**WORK TO BE COMPLETED:** For each line in the data that includes "الجنوبية", make a copy.

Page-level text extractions
──────
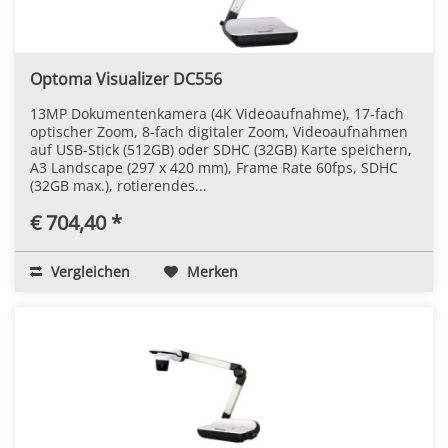
Optoma Visualizer DC556
13MP Dokumentenkamera (4K Videoaufnahme), 17-fach
optischer Zoom, 8-fach digitaler Zoom, Videoaufnahmen
auf USB-Stick (512GB) oder SDHC (32GB) Karte speichern,
A3 Landscape (297 x 420 mm), Frame Rate 60fps, SDHC
(32GB max.), rotierendes...
€ 704,40 *
Vergleichen
Merken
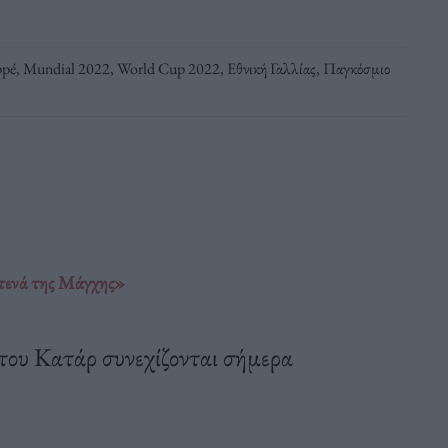
ppé
,
Mundial 2022
,
World Cup 2022
,
Εθνική Γαλλίας
,
Παγκόσμιο
στενά της Μάγχης»
του Κατάρ συνεχίζονται σήμερα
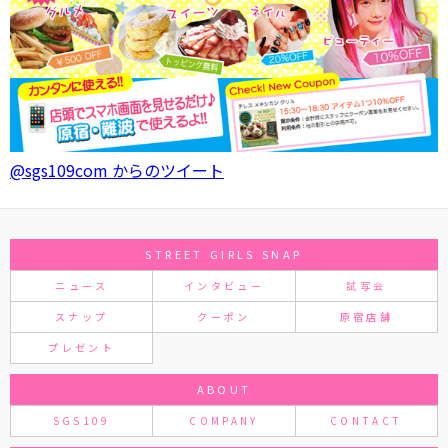
@sgs109com からのツイート
STREET GIRLS SNAP
ニュース
インタビュー
試写会
スナップ
クーポン
原宿店舗
プレゼント
ABOUT
SGS109
COMPANY
CONTACT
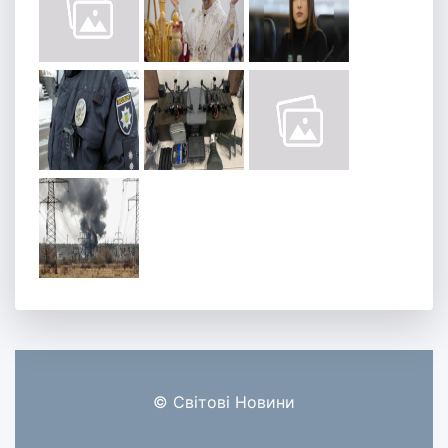
© Світові Новини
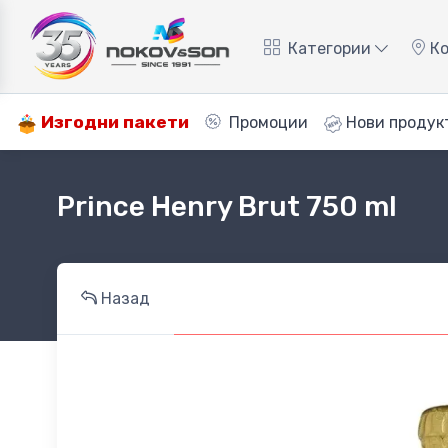
Категории
Ко
Изгодни пакети
Промоции
Нови продук
Prince Henry Brut 750 ml
Назад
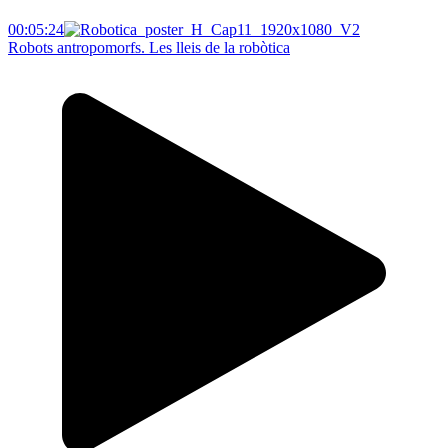
00:05:24
Robots antropomorfs. Les lleis de la robòtica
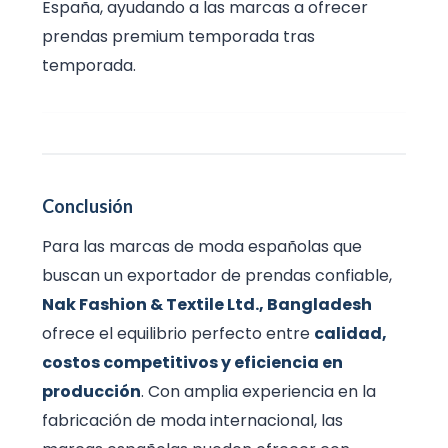
España, ayudando a las marcas a ofrecer
prendas premium temporada tras
temporada.
Conclusión
Para las marcas de moda españolas que
buscan un exportador de prendas confiable,
Nak Fashion & Textile Ltd., Bangladesh
ofrece el equilibrio perfecto entre
calidad,
costos competitivos y eficiencia en
producción
. Con amplia experiencia en la
fabricación de moda internacional, las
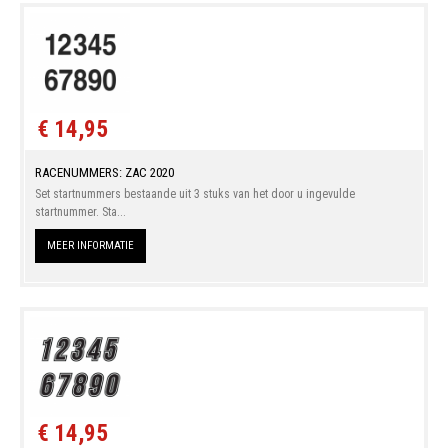
€ 14,95
RACENUMMERS: ZAC 2020
Set startnummers bestaande uit 3 stuks van het door u ingevulde
startnummer. Sta...
MEER INFORMATIE
€ 14,95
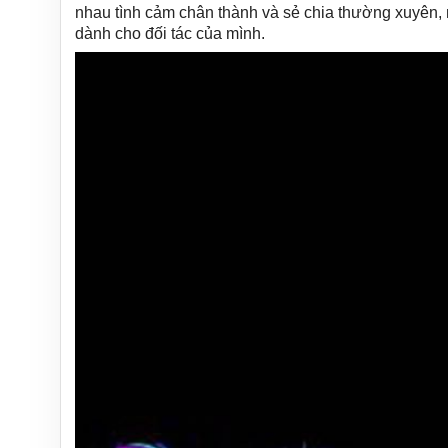
nhau tình cảm chân thành và sẻ chia thường xuyên, m
dành cho đối tác của mình.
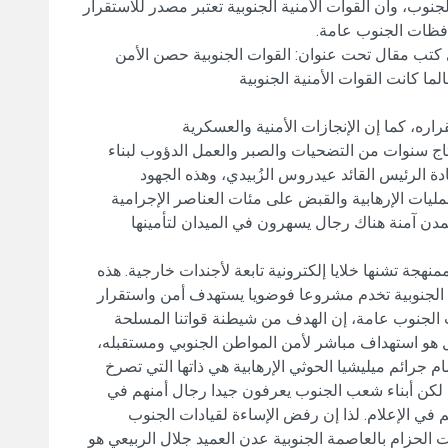
نوب، وأن القوات الأمنية الجنوبية تعتبر مصدر للاستقرار
فظات الجنوب عامة.
 كتب مقال تحت عنوان: ‏القوات الجنوبية حصن الأمن
ما كانت القوات الأمنية الجنوبية
ره، كما إن الإنجازات الأمنية والعسكرية
ج سنوات من التضحيات والصبر والعمل الدؤوب لبناء
ة الرئيس القائد عيدروس الزُبيدي، وهذه الجهود
يات الإرهابية والقبض على مئات العناصر الإجرامية
لمدن آمنة هناك رجال يسهرون في الميدان لتأمينها
نهجة تشنها خلايا إلكترونية تابعة لأجندات خارجية. هذه
ية الجنوبية تخدم مشروعا فوضويا يستهدف أمن واستقرار
لجنوب عامة، إن الهدف من شيطنة قواتنا المسلحة
 هو استهداف مباشر لأمن المواطن الجنوبي ومستقبله،
 جرائم ميليشيا الحوثي الإرهابية هي ذاتها التي تصرخ
، لكن أبناء شعب الجنوب يعرفون جيدا رجال أمنهم في
ي الإعلام. لذا إن رفض الإساءة لقيادات الجنوب
 الحزام بالعاصمة الجنوبية عدن العميد جلال الربيعي هو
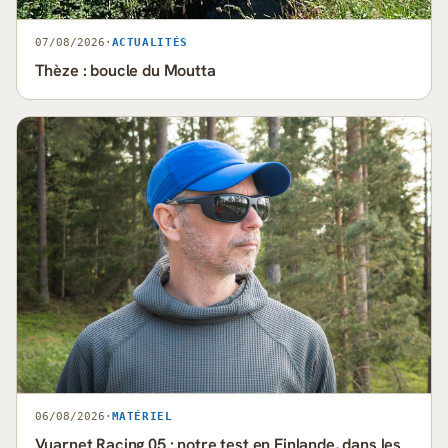
07/08/2026
·
ACTUALITÉS
Thèze : boucle du Moutta
06/08/2026
·
MATÉRIEL
Vuarnet Racing 05 : notre test en Finlande, dans les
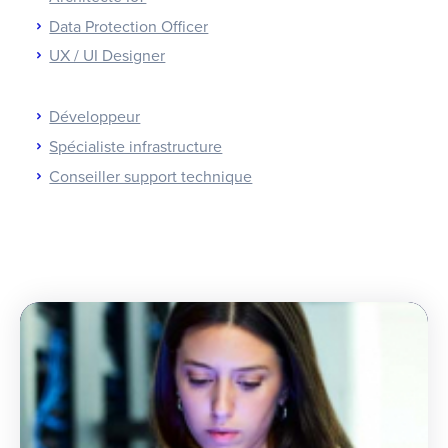
Data Protection Officer
UX / UI Designer
Développeur
Spécialiste infrastructure
Conseiller support technique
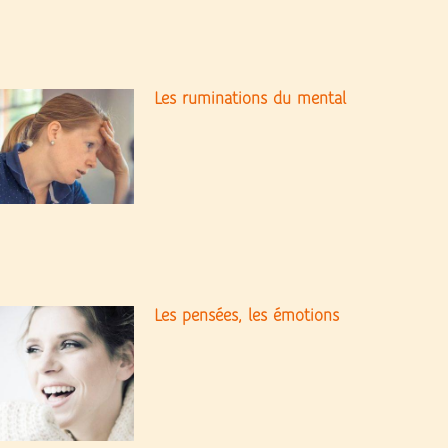
Les ruminations du mental
Les pensées, les émotions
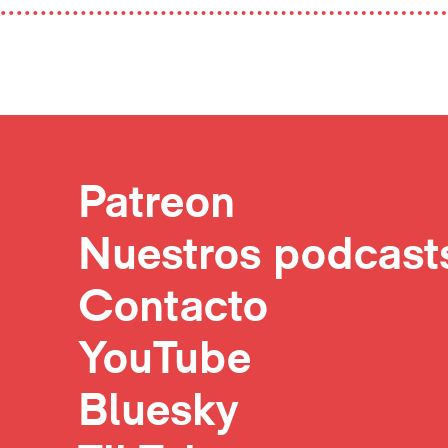
Patreon
Nuestros podcast
Contacto
YouTube
Bluesky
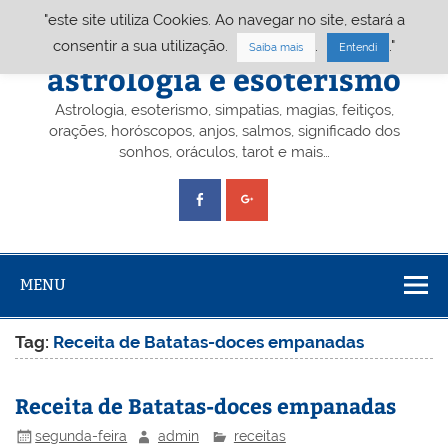
Skip
"este site utiliza Cookies. Ao navegar no site, estará a
to
content
Portal A&E – Portal
consentir a sua utilização.
.
."
Saiba mais
Entendi
astrologia e esoterismo
Astrologia, esoterismo, simpatias, magias, feitiços,
orações, horóscopos, anjos, salmos, significado dos
sonhos, oráculos, tarot e mais…
MENU
Tag:
Receita de Batatas-doces empanadas
Receita de Batatas-doces empanadas
segunda-feira
admin
receitas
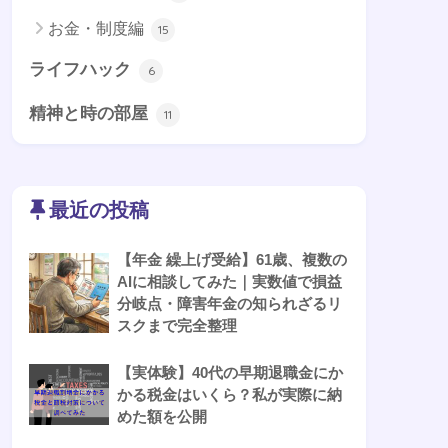
お金・制度編
15
ライフハック
6
精神と時の部屋
11
最近の投稿
【年金 繰上げ受給】61歳、複数の
AIに相談してみた｜実数値で損益
分岐点・障害年金の知られざるリ
スクまで完全整理
【実体験】40代の早期退職金にか
かる税金はいくら？私が実際に納
めた額を公開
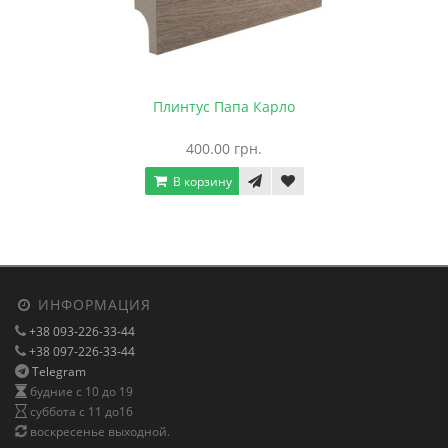
Плинтус Папа Карло
400.00 грн.
В корзину
ИНФОРМАЦИЯ
+38 093-226-33-44
+38 097-226-33-44
Telegram
будние с 10 до 19
суббота с 11 до16
воскресенье выходной.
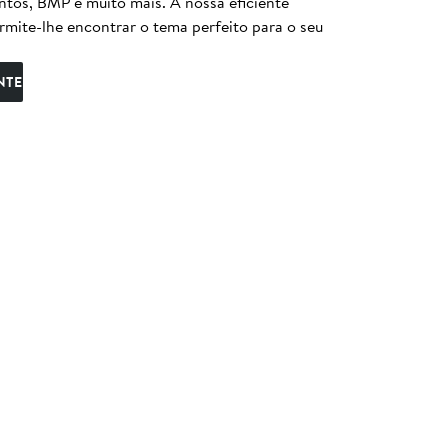
entos, BMP e muito mais. A nossa eficiente
ermite-lhe encontrar o tema perfeito para o seu
NTE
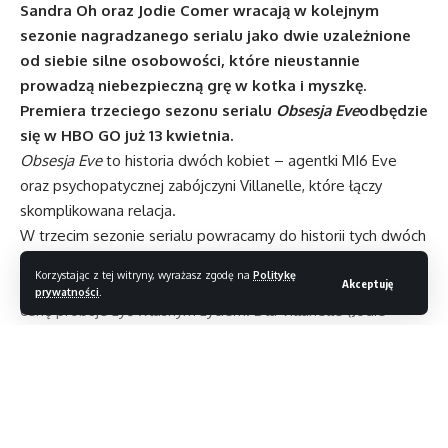
Sandra Oh oraz Jodie Comer wracają w kolejnym
sezonie nagradzanego serialu jako dwie uzależnione
od siebie silne osobowości, które nieustannie
prowadzą niebezpieczną grę w kotka i myszkę.
Premiera trzeciego sezonu serialu
Obsesja Eve
odbędzie
się w HBO GO już 13 kwietnia.
Obsesja Eve
to historia dwóch kobiet – agentki MI6 Eve
oraz psychopatycznej zabójczyni Villanelle, które łączy
skomplikowana relacja.
W trzecim sezonie serialu powracamy do historii tych dwóch
kobiet o burzliwej i brutalnej przeszłości. Łączy je obopólna
Korzystając z tej witryny, wyrażasz zgodę na
Politykę
obsesja na swoim punkcie, ale teraz każda z nich za wszelką
Akceptuję
prywatności
.
cenę próbuje żyć własnym życiem. Dla Villanelle (Jodie
Comer), zabójczyni bez pracy, Eve (Sandra Oh) nie żyje. Dla
Eve, byłej agentki MI6 pozostającej teraz w ukryciu,
Villanelle jest przeszłością, ta bowiem już nigdy jej
nie znajdzie. Wszystko wydaje się iść w dobrym kierunku,
dopóki wstrząsająca śmierć nie sprawi, że losy kobiet znowu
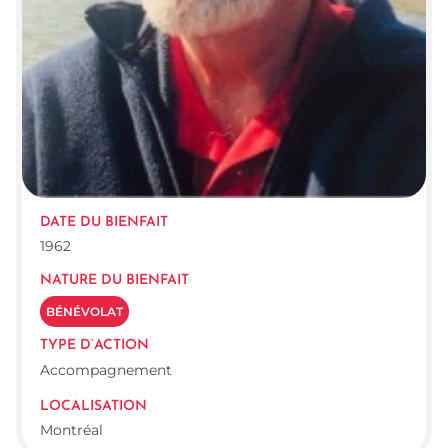
DATE DU BIENFAIT
1962
NATURE DU BIENFAIT
BÉNÉVOLAT
TYPE D’ACTION
Accompagnement
LOCALISATION
Montréal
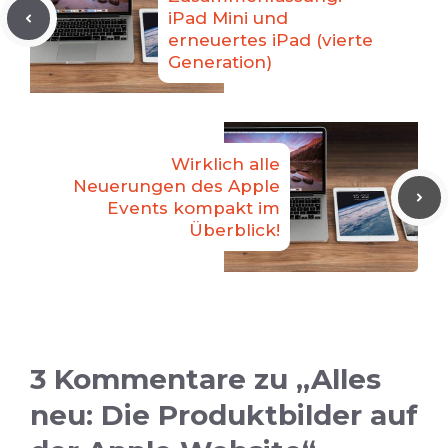
iPad Mini und
erneuertes iPad (vierte
Generation)
Wirklich alle
Neuerungen des Apple
Events kompakt im
Überblick!
3 Kommentare zu „Alles
neu: Die Produktbilder auf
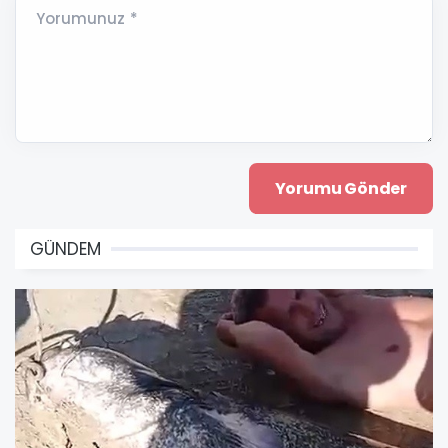
Yorumunuz *
GÜNDEM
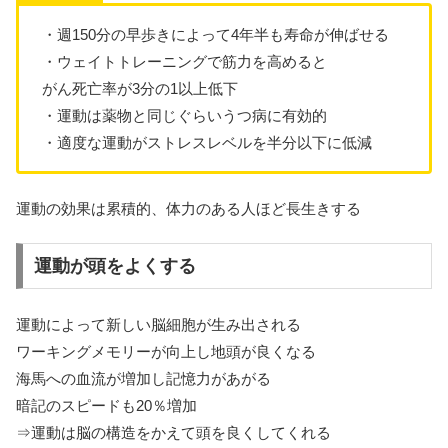
・週150分の早歩きによって4年半も寿命が伸ばせる
・ウェイトトレーニングで筋力を高めると
がん死亡率が3分の1以上低下
・運動は薬物と同じぐらいうつ病に有効的
・適度な運動がストレスレベルを半分以下に低減
運動の効果は累積的、体力のある人ほど長生きする
運動が頭をよくする
運動によって新しい脳細胞が生み出される
ワーキングメモリーが向上し地頭が良くなる
海馬への血流が増加し記憶力があがる
暗記のスピードも20％増加
⇒運動は脳の構造をかえて頭を良くしてくれる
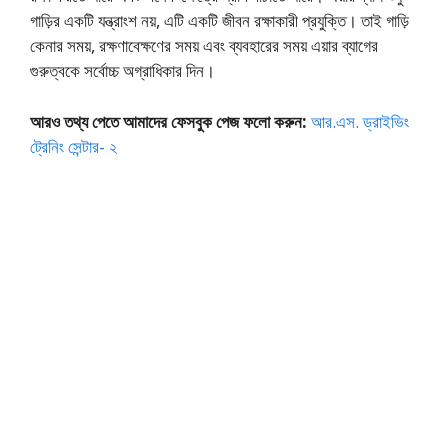
গাড়ির একটি যন্ত্রাংশ নয়, এটি একটি জীবন রক্ষাকারী প্রযুক্তি। তাই গাড়ি
কেনার সময়, রক্ষণাবেক্ষণের সময় এবং ব্যবহারের সময় এয়ার ব্যাগের
গুরুত্বকে সর্বোচ্চ অগ্রাধিকার দিন।
আরও তথ্য পেতে আমাদের ফেসবুক পেজ ফলো করুন:
আর.এস. ড্রাইভিং
ট্রেনিং সেন্টার- ২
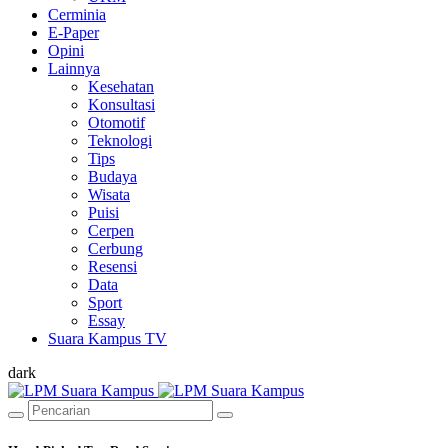
Cerminia
E-Paper
Opini
Lainnya
Kesehatan
Konsultasi
Otomotif
Teknologi
Tips
Budaya
Wisata
Puisi
Cerpen
Cerbung
Resensi
Data
Sport
Essay
Suara Kampus TV
dark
──────
**ANSWER SECTION:**
نوب، وأن القوات الأمنية الجنوبية تعتبر مصدر للاستقرار
 كتب مقال تحت عنوان: ‏القوات الجنوبية حصن الأمن
ما كانت القوات الأمنية الجنوبية
ية الجنوبية تخدم مشروعا فوضويا يستهدف أمن واستقرار
 الحزام بالعاصمة الجنوبية عدن العميد جلال الربيعي هو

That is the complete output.